**Problem statement**
Output the line with "Brought to you" and every following line to the end of the material, exactly as they appear.

**Entries provided**
=== Section Start ===
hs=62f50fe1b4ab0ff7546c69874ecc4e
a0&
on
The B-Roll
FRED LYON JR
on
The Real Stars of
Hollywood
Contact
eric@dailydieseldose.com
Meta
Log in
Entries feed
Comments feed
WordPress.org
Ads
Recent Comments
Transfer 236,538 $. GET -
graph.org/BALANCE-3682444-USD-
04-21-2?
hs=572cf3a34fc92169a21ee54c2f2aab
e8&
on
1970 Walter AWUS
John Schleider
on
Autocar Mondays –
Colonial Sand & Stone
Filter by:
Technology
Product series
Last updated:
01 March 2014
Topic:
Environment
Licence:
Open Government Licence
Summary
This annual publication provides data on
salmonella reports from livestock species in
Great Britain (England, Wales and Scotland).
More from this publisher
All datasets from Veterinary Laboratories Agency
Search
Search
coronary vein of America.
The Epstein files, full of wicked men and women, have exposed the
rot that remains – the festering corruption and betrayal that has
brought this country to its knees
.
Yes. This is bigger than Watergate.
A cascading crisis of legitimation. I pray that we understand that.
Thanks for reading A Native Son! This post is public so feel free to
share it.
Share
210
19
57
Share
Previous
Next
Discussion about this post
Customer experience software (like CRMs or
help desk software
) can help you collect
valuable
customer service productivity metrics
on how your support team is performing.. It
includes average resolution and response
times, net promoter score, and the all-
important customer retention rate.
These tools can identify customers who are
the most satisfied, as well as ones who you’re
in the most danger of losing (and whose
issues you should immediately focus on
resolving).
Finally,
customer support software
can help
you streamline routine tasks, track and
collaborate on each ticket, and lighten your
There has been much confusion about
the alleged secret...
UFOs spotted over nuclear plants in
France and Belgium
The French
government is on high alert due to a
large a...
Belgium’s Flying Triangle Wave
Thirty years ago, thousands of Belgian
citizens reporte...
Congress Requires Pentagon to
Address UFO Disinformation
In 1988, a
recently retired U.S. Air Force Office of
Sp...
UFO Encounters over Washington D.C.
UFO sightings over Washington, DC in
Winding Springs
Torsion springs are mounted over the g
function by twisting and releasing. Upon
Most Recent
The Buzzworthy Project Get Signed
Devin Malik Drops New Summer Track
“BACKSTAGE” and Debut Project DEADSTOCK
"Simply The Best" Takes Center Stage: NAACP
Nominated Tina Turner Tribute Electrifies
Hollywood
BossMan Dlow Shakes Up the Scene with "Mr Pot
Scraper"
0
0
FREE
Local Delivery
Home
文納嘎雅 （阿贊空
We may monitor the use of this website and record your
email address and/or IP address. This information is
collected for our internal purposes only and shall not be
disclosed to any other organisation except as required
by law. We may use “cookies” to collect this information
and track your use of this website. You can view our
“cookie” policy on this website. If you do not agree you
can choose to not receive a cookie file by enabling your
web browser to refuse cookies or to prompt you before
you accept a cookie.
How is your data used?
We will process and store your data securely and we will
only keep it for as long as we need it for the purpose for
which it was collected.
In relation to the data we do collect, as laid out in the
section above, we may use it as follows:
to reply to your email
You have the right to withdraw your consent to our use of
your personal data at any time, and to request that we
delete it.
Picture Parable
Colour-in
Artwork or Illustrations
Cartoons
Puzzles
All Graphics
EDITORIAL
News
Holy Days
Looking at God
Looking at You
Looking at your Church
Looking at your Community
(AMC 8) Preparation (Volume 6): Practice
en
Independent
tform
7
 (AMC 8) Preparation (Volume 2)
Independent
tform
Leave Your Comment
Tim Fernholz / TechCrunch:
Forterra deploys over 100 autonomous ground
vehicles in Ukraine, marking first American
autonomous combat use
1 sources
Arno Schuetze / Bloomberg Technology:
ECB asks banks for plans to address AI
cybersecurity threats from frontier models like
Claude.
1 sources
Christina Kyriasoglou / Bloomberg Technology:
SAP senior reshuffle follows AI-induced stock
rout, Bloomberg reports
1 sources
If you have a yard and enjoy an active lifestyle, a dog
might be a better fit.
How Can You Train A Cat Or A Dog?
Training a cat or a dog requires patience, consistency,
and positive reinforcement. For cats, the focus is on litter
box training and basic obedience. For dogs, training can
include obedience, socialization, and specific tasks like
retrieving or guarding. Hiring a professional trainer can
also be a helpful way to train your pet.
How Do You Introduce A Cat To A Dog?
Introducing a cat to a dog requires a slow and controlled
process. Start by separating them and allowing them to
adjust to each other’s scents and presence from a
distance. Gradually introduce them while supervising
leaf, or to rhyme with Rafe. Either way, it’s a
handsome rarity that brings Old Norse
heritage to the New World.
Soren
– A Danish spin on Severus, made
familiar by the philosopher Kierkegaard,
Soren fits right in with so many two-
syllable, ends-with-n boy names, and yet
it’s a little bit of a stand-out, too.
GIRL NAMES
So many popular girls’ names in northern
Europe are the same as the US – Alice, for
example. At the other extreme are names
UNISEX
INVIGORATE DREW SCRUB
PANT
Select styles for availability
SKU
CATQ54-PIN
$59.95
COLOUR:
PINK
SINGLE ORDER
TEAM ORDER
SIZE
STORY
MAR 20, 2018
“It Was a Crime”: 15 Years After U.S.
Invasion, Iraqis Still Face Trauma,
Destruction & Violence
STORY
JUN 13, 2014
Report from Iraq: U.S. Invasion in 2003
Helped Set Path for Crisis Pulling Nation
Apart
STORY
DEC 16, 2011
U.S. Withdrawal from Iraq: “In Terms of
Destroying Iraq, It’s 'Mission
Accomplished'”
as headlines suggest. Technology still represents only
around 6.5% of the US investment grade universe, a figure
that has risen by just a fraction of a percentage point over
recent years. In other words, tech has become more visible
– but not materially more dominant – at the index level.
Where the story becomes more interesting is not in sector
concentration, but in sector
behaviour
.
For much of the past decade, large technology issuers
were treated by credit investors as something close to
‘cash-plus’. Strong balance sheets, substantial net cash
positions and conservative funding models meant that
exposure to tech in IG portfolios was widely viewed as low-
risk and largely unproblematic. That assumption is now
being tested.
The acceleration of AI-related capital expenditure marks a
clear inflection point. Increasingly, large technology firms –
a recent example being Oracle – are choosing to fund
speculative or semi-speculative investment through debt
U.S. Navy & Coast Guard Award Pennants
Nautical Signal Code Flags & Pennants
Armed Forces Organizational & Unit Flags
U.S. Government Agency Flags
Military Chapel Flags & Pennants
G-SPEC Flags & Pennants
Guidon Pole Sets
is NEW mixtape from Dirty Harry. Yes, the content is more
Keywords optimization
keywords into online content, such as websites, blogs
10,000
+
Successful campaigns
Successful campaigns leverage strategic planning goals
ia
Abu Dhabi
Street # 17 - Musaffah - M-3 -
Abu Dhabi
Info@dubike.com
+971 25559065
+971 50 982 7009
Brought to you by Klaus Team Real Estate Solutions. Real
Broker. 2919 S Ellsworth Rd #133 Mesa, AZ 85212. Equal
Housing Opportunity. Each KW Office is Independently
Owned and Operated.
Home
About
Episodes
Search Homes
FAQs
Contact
=== Section End ===
**Solution to this exercise**
Brought to you by Klaus Team Real Estate Solutions. Real
Broker. 2919 S Ellsworth Rd #133 Mesa, AZ 85212. Equal
Housing Opportunity. Each KW Office is Independently
Owned and Operated.
Home
About
Episodes
Search Homes
FAQs
Contact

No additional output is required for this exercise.